Pulling People from the Union Machine
The extremity of Mike Cappelli’s comment about unions offers a starting point from which more tempered opinions can be considered:
Do these pigs ever acknowledge that the taxpayers are people, too? Do they ever acknowledge that their “clients” are children, too?
Dealing with these pigs is like dealing with Hamas, Justin. You just can’t do it. You continue to delude yourself into thinking someway, somehow, there is a silver bullet out there to fix this problem, and you just need to find that one way to deal with these pigs.
I don’t waste my time on such useless pursuits.
Mike pulls back from the direct comparison to terrorists, comparing instead the act of dealing with the group in question, but there’s still an underlying difference that destroys the conclusion: Union members are not an isolated culture isolated from their fellow citizens. They are our neighbors, and the side that forgets the humanity of its opposition will ultimately fail.
Look, probably more than half of the emphasis in unions’ propaganda is directed at their members, for whom questioning union tactics may lead to questioning union value. Local taxpayer groups can’t be acknowledge as consisting of residents who are seeing their tax bills drive up their monthly mortgage payments, even as their employers scale back salaries; they aren’t aging retirees watching their income flake away; they’re “astroturf” groups, mouthing a bought-and-sold line of rhetoric funded by powerful interests from whom union members must seek protection. (In Tiverton Citizens for Change, we’ve taken to calling ourselves “crabgrass.”) The numbers showing the disparity between union members and the people who pay their bills must be seen as spun, not factual illustrations of inequity. And so on.

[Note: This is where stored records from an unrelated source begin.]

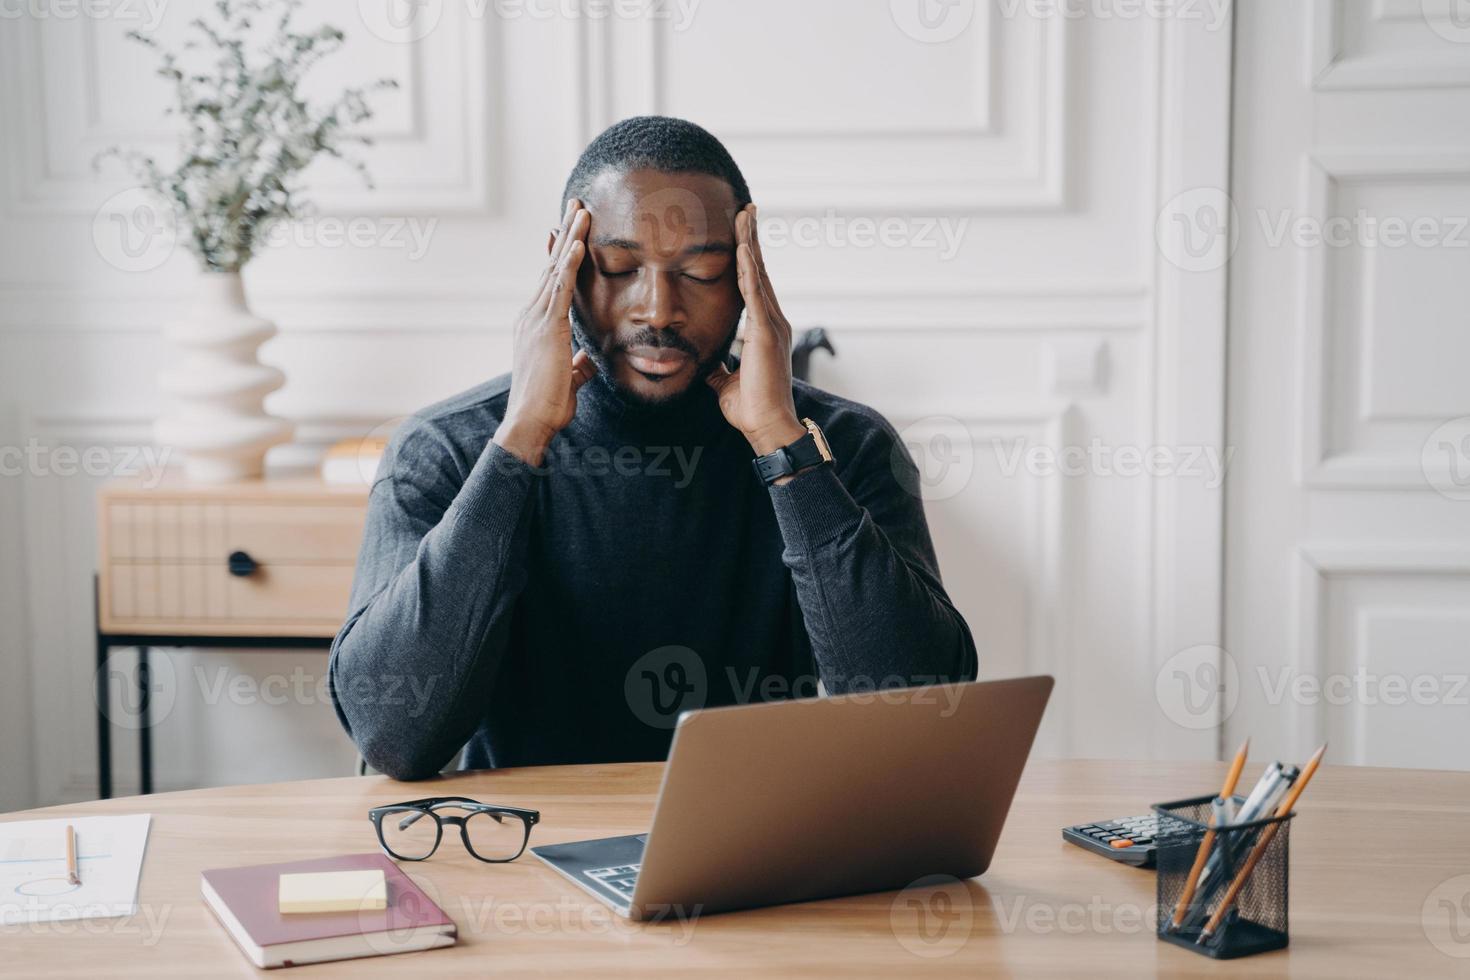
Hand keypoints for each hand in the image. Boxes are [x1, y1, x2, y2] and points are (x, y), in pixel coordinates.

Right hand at [495, 199, 598, 464]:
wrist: (530, 421)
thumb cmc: (547, 405)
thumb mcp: (569, 378)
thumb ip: (578, 364)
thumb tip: (589, 360)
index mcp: (535, 324)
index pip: (551, 281)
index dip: (561, 254)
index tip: (569, 230)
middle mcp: (531, 315)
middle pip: (552, 265)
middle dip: (565, 233)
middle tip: (575, 203)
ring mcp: (537, 319)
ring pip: (556, 270)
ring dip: (570, 238)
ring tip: (581, 210)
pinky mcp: (547, 329)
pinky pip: (560, 290)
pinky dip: (569, 265)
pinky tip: (578, 244)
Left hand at [706, 204, 805, 457]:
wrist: (766, 427)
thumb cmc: (750, 408)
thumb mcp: (725, 381)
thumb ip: (718, 367)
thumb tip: (705, 362)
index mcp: (763, 330)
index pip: (753, 285)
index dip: (747, 259)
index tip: (741, 234)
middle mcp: (772, 321)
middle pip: (760, 270)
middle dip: (752, 238)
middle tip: (746, 209)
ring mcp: (772, 325)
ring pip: (760, 274)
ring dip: (751, 243)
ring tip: (745, 215)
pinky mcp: (766, 333)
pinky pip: (756, 294)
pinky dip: (749, 270)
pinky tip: (744, 248)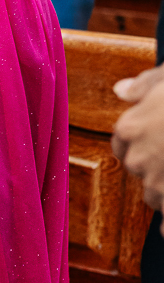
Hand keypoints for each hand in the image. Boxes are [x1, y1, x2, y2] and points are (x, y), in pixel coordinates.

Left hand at [112, 67, 163, 211]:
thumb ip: (144, 86)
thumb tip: (121, 90)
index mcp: (130, 129)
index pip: (123, 143)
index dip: (142, 141)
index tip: (159, 139)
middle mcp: (138, 161)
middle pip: (141, 171)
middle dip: (158, 166)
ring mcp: (159, 187)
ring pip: (156, 197)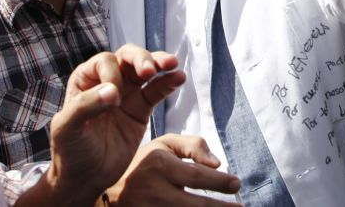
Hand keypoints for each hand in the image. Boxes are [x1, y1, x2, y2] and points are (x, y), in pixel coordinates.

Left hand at [38, 45, 185, 203]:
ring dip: (159, 63)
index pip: (105, 62)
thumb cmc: (69, 151)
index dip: (113, 73)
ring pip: (145, 70)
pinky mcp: (141, 110)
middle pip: (128, 57)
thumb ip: (85, 106)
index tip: (114, 97)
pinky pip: (157, 91)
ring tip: (172, 63)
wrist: (85, 178)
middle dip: (141, 58)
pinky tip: (179, 77)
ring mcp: (126, 94)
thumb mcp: (67, 128)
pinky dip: (169, 83)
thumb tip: (113, 91)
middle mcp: (107, 81)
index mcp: (85, 80)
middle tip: (149, 70)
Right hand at [104, 134, 241, 205]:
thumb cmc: (143, 162)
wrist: (106, 188)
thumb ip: (193, 146)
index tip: (237, 183)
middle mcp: (153, 191)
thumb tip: (217, 163)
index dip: (219, 182)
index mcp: (159, 166)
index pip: (196, 176)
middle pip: (194, 206)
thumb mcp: (164, 144)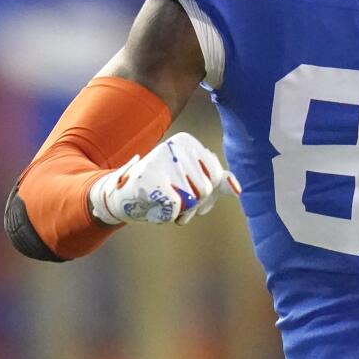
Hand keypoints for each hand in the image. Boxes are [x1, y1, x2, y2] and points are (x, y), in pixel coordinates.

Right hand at [89, 132, 240, 225]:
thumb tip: (238, 189)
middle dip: (193, 205)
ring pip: (192, 199)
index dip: (207, 194)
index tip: (188, 192)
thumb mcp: (193, 180)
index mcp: (189, 143)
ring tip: (163, 202)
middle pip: (206, 189)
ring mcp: (161, 160)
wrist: (121, 196)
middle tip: (174, 200)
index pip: (216, 176)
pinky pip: (175, 207)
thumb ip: (218, 181)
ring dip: (180, 211)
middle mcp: (175, 146)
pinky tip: (153, 207)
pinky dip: (165, 215)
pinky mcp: (148, 177)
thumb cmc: (163, 187)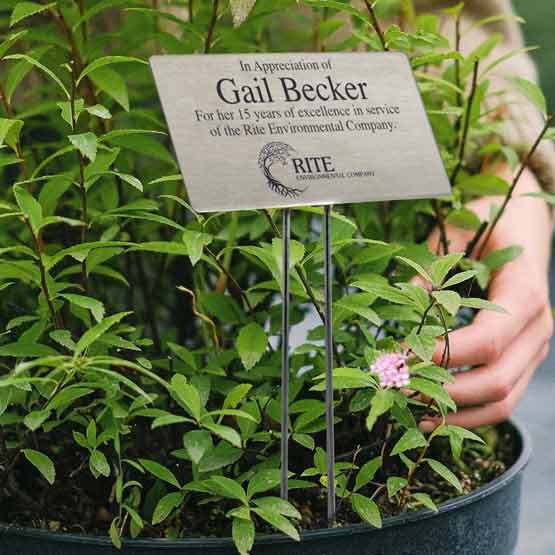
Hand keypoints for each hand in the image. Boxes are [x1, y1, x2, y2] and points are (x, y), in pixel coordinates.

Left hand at [420, 164, 552, 429]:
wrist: (524, 223)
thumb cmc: (490, 222)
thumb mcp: (456, 235)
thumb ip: (432, 271)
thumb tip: (404, 309)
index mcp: (526, 293)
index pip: (486, 340)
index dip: (443, 356)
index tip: (402, 357)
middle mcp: (539, 327)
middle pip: (495, 380)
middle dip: (443, 391)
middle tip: (399, 387)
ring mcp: (535, 347)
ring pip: (503, 400)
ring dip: (457, 414)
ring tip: (414, 413)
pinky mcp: (525, 358)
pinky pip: (504, 397)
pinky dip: (471, 412)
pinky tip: (438, 412)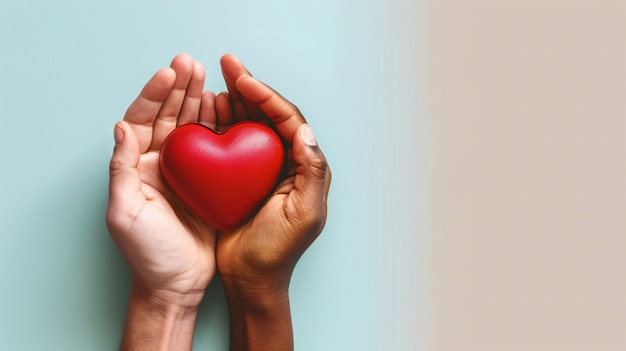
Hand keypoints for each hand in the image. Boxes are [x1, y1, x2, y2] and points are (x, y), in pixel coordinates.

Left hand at [106, 54, 216, 349]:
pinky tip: (227, 111)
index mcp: (137, 167)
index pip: (143, 120)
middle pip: (169, 116)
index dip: (154, 94)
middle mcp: (161, 164)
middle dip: (180, 88)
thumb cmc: (148, 254)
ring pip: (192, 127)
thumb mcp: (125, 213)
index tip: (169, 73)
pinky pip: (215, 148)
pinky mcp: (209, 182)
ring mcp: (187, 172)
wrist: (176, 284)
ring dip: (199, 101)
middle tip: (193, 64)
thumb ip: (121, 169)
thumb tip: (121, 126)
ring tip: (211, 79)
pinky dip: (220, 127)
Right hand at [213, 54, 331, 350]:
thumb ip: (311, 172)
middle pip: (271, 114)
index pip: (291, 121)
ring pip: (251, 122)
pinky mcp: (241, 176)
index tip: (244, 79)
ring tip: (217, 80)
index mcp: (307, 167)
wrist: (251, 279)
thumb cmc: (277, 251)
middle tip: (228, 63)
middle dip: (250, 86)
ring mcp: (263, 167)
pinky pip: (232, 141)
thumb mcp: (303, 214)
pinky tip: (209, 109)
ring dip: (236, 99)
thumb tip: (307, 131)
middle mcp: (288, 161)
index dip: (268, 96)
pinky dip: (222, 122)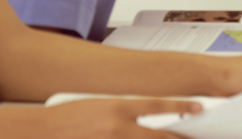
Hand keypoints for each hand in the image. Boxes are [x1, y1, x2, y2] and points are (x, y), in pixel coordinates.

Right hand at [38, 98, 199, 138]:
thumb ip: (128, 112)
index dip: (182, 107)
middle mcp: (118, 128)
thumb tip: (154, 118)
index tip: (200, 108)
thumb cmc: (69, 117)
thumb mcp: (101, 105)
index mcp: (117, 107)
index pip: (158, 105)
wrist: (41, 130)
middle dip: (180, 138)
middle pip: (161, 135)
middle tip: (195, 136)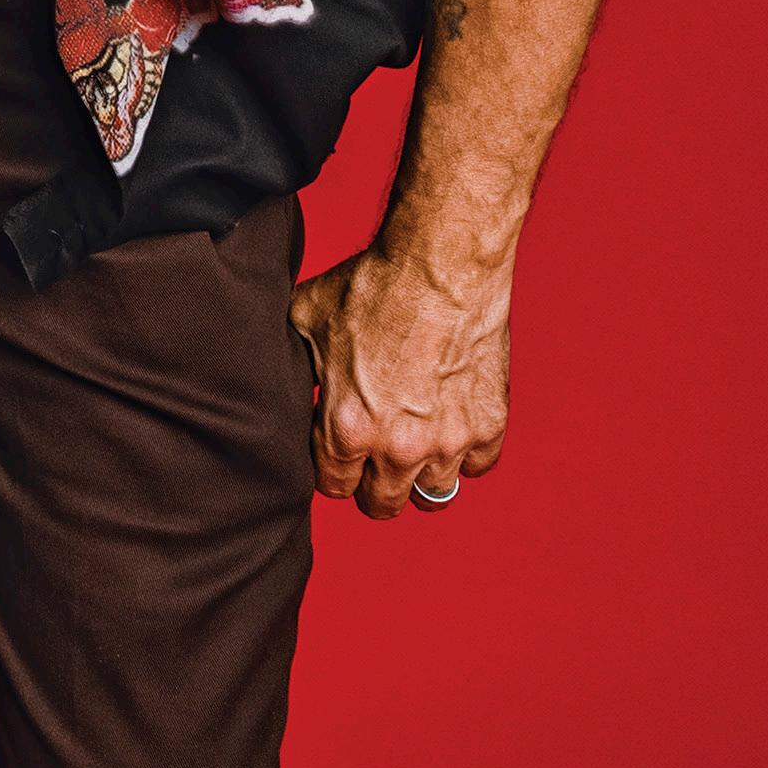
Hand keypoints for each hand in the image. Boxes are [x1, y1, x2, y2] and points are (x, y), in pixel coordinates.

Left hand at [291, 233, 510, 518]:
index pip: (332, 487)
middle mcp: (399, 447)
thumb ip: (295, 365)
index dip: (331, 469)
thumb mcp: (306, 321)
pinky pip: (478, 465)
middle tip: (373, 456)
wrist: (441, 263)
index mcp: (346, 428)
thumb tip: (278, 378)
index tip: (338, 452)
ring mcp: (449, 441)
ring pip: (433, 493)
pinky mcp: (489, 425)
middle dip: (371, 484)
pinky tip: (450, 420)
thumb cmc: (372, 286)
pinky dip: (466, 450)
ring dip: (421, 472)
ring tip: (414, 439)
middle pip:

The reasons that union members are susceptible to the chatter of their labor organizations are readily empathizable. Nobody ever feels as if they are compensated at their full value. Nobody fails to notice that they face sometimes uncomfortable restrictions on their spending. And yet, union members sense that they’ve got it good compared with their private-sector counterparts, and it’s surely reasonable to fear that somebody will wash that advantage away, perhaps even with some justice.
Mike is correct to say that there is no silver bullet; no argument will prove powerful enough to shatter the illusions forged in self-interest and well-financed intellectual trickery. But inasmuch as union members can see through their glass boxes, they may be drawn out of them, into their full communities. Giving them violent images against which to react will only add layers to the walls.